🤖 AI Summary
This work addresses the challenge of identifying rare, unlabeled ragas in Indian classical music, where traditional classification models—constrained by a closed-set assumption—struggle to recognize unseen ragas and often suffer from catastrophic forgetting when learning new classes. To overcome these limitations, the paper proposes the first unified framework that integrates continual learning without forgetting and novel class discovery (NCD). By leveraging semi-supervised representation learning, the method jointly optimizes labeled and unlabeled audio data, enabling simultaneous retention of known raga recognition capabilities and discovery of previously unseen ragas.

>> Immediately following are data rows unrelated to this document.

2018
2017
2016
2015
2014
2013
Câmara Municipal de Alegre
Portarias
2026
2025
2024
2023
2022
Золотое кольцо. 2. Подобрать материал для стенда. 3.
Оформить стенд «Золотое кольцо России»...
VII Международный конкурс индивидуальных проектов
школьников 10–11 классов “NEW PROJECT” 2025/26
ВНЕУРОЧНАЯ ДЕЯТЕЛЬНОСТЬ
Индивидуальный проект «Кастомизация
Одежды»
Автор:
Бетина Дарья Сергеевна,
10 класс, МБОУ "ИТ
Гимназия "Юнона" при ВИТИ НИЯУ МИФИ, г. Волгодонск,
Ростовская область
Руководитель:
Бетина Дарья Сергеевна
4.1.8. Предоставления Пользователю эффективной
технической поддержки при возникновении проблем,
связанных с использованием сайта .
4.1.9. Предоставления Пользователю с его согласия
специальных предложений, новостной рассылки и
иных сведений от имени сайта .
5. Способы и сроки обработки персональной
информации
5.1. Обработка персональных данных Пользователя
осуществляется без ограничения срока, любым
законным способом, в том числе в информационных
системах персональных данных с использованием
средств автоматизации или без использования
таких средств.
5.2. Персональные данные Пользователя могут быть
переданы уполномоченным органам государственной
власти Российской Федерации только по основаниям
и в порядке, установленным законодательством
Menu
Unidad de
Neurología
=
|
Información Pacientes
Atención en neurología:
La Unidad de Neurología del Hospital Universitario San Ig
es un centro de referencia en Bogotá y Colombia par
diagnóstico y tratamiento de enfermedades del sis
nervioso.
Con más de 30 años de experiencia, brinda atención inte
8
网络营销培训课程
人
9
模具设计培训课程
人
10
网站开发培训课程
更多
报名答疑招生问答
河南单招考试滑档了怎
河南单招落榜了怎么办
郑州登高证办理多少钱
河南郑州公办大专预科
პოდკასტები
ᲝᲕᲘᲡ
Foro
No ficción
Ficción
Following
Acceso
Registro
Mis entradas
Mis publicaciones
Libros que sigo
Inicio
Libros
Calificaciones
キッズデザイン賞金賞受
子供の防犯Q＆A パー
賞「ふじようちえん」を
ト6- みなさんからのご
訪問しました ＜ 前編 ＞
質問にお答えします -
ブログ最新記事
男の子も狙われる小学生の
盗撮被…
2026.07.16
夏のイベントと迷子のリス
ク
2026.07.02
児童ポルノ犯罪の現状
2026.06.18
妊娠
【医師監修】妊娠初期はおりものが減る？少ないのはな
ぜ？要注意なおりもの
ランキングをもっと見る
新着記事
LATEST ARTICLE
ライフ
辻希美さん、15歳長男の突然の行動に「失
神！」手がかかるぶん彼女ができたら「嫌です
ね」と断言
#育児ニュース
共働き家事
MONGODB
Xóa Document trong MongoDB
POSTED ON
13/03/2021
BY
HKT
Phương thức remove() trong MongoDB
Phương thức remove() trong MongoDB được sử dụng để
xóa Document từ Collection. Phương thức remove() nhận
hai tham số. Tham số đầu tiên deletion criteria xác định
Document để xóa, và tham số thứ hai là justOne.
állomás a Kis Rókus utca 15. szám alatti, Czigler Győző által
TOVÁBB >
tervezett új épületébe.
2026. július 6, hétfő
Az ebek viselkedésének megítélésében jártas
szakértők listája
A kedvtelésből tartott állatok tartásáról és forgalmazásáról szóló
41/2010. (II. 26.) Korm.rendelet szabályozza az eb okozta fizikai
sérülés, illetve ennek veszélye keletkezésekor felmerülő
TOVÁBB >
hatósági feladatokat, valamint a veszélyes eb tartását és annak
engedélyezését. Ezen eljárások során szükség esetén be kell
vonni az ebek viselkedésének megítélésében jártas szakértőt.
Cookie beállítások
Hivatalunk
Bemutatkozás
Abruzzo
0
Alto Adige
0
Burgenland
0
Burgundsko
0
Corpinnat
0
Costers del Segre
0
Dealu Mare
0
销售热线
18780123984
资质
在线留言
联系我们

Experiments on standard raga datasets demonstrate that the proposed approach significantly outperforms existing NCD methods, achieving consistent improvements in classification and discovery performance across known, unknown, and overall categories.
📝 Abstract
Raga identification in Indian Art Music (IAM) remains challenging due to the presence of numerous rarely performed Ragas that are not represented in available training datasets. Traditional classification models struggle in this setting, as they assume a closed set of known categories and therefore fail to recognise or meaningfully group previously unseen Ragas. Recent works have tried categorizing unseen Ragas, but they run into a problem of catastrophic forgetting, where the knowledge of previously seen Ragas is diminished. To address this problem, we adopt a unified learning framework that leverages both labeled and unlabeled audio, enabling the model to discover coherent categories corresponding to the unseen Ragas, while retaining the knowledge of previously known ones. We test our model on benchmark Raga Identification datasets and demonstrate its performance in categorizing previously seen, unseen, and all Raga classes. The proposed approach surpasses the previous NCD-based pipeline even in discovering the unseen Raga categories, offering new insights into representation learning for IAM tasks.